# [Extrait fourni]
(LCP) L'Assemblée nationale a rendu un émouvant hommage et observé une minute de silence en mémoire des dizaines de milliers de victimes du séisme puissant et meurtrier qui a détruit une partie d'Haïti le 12 janvier 2010. La députée Dominique Anglade peinait à retenir ses larmes lorsqu'elle a prononcé son discours, sans se référer à ses notes. Cette allocution en a ébranlé plus d'un au Salon bleu.

 

« Il y a 10 ans, il était 16 h 53, j'étais dans un restaurant, et on reçoit un appel qui dit : il y a eu un séisme en Haïti. Et la personne qui est avec moi me pose la question suivante, elle me dit : est-ce que tu as des gens, de la famille en Haïti? J'ai dit : mes parents sont de passage là-bas. Bien, je me dis : un séisme... Vous savez, il y en a eu des séismes dans l'histoire. Donc, je ne n'en fais pas trop cas.

# [Enregistrements fournis]
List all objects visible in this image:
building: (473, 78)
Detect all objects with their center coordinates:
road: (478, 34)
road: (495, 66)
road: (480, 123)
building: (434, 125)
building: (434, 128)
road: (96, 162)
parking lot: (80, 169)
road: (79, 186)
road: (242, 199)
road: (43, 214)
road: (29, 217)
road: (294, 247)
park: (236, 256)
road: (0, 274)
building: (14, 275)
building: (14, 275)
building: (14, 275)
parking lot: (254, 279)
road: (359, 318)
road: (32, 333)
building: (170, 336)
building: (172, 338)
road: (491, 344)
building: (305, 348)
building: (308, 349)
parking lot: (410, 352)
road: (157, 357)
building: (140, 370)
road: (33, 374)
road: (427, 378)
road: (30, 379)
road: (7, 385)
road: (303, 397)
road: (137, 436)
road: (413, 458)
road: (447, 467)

# [Énoncé de tâche]
D'après l'extrait fourni, à quelle date le séisme a-t-il détruit une partie d'Haïti ? Ces enregistrements proviennent d'une autre source que l'extrait fourni.

# [Réponse complète]
Le 12 janvier 2010.